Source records
◇ ◇ ◇ ◇

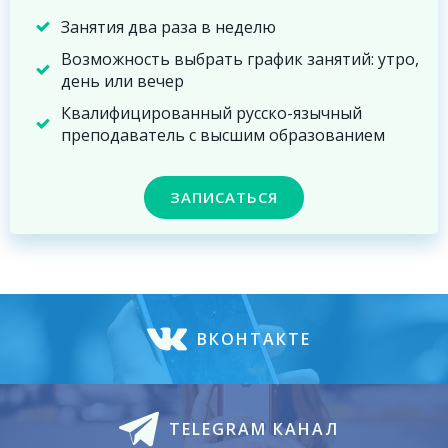
Занятия два раза в неделю
Возможность выбрать график занятий: утро,
день или вечер
Квалифицированный русско-язычный
преподаватель с высшим образованием
ЗАПИСАТЬСЯ
ВКОНТАКТЕ
TELEGRAM КАНАЛ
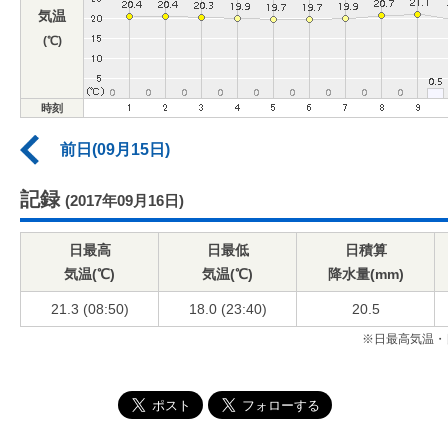
気温
(℃)
時刻
前日(09月15日)
記録
(2017年09月16日)
日最高
日最低
日積算
気温(℃)
気温(℃)
降水量(mm)
21.3 (08:50)
18.0 (23:40)
20.5
※日最高気温・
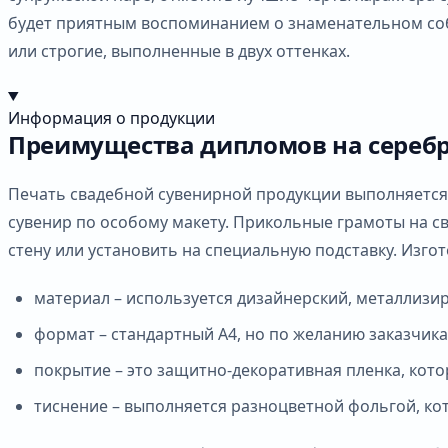
будет приятным воспоминанием о знаменательном соб
или строгие, выполненные в двух оттенках.
Информация о продукции
Преимущества дипломов на сереб
Печать свадебной сувенирной продукции выполняется
сувенир по особому макету. Прикольные грамоты на св
стену или установить на специальную подставку. Изг
материал – используется дизайнерский, металлизир
формат – стандартный А4, но по желанию заказчика
покрытие – это защитно-декоративная пленка, кото
тиснение – выполняется разноцветной фольгой, ко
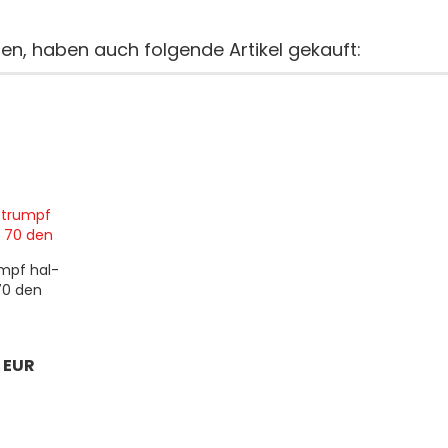
ten, haben auch folgende Artikel gekauft:
umpf hal­
 70 den
0 EUR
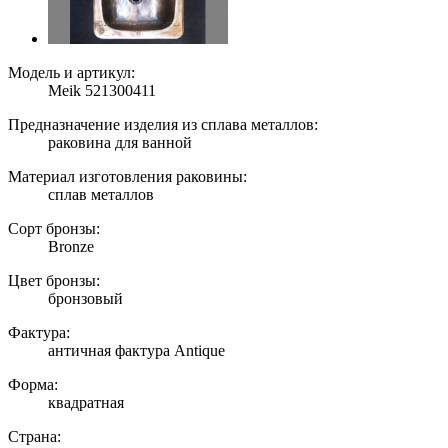
Модель и артикул:
Meik 521300411
Предназначение изделия из сплава металлов:
раковина для ванной
Материал изготовления раковины:
сплав металлов
Сорт бронзы:
Bronze
Цвет бронзы:
бронзовый
Фактура:
античная фактура Antique
Форма:
квадратная
Страна:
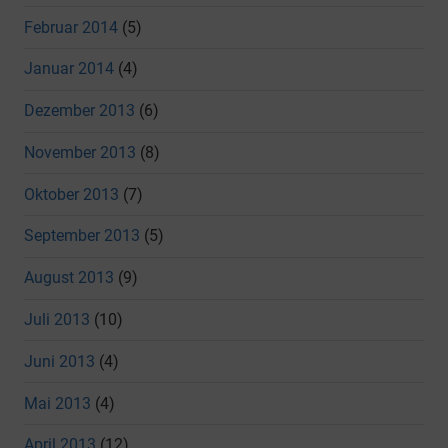
Februar 2014
(5)
Januar 2014
(4)
Dezember 2013
(6)
November 2013
(8)
Oktober 2013
(7)
September 2013
(5)
August 2013
(9)
Juli 2013
(10)
Juni 2013
(4)
Mai 2013
(4)
April 2013
(12)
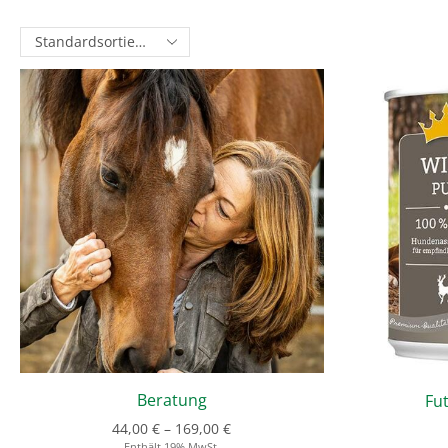
Beratung
Fu
44,00
€
–
169,00
€
Enthält 19% MwSt.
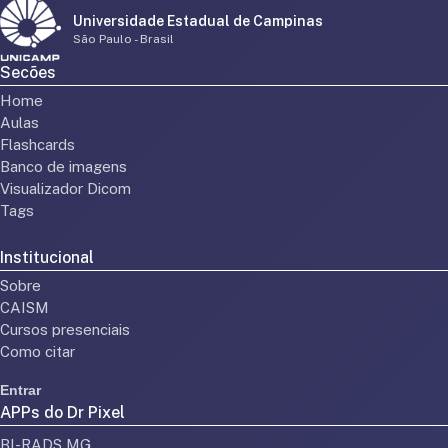
Universidade Estadual de Campinas
São Paulo - Brasil
Secões
Home
Aulas
Flashcards
Banco de imagens
Visualizador Dicom
Tags
Institucional
Sobre
CAISM
Cursos presenciais
Como citar
Entrar
APPs do Dr Pixel
BI-RADS MG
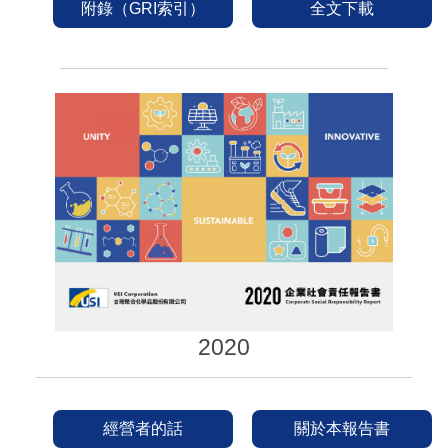
附錄（GRI索引）
全文下載
2020
經營者的話
關於本報告書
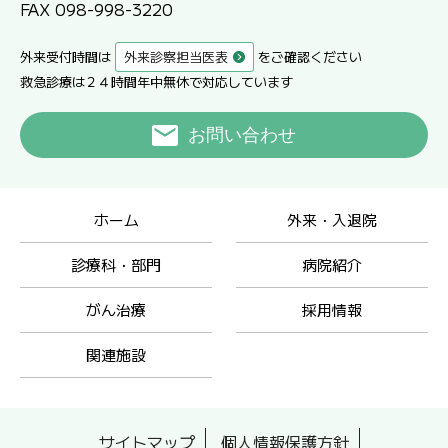
FAX 098-998-3220
外来受付時間は
外来診察担当医表
をご確認ください
救急診療は２４時間年中無休で対応しています
お問い合わせ
ホーム
外来・入退院
診療科・部門
病院紹介
がん治療
採用情報
関連施設
サイトマップ
個人情報保護方針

◇ ◇ ◇ ◇

### Exercise directions:
Copy the lines above exactly, starting at the one with "18.0 (23:40)" and ending at the one with "стену или установить", both included. Leave out any pictures and add nothing else.

### Output below:
18.0 (23:40)
20.5
※日最高気温・
будет приятным воспоминанием о знаменательном соб
или строгие, выполненные в двух оттенках.
Информация о продукции
Преимущества дипломов на сереб
Печать свадебной сувенирной продукции выполняется
сувенир по особому макету. Прикольные грамоты на св
стену или установить на специальную подставку. Изг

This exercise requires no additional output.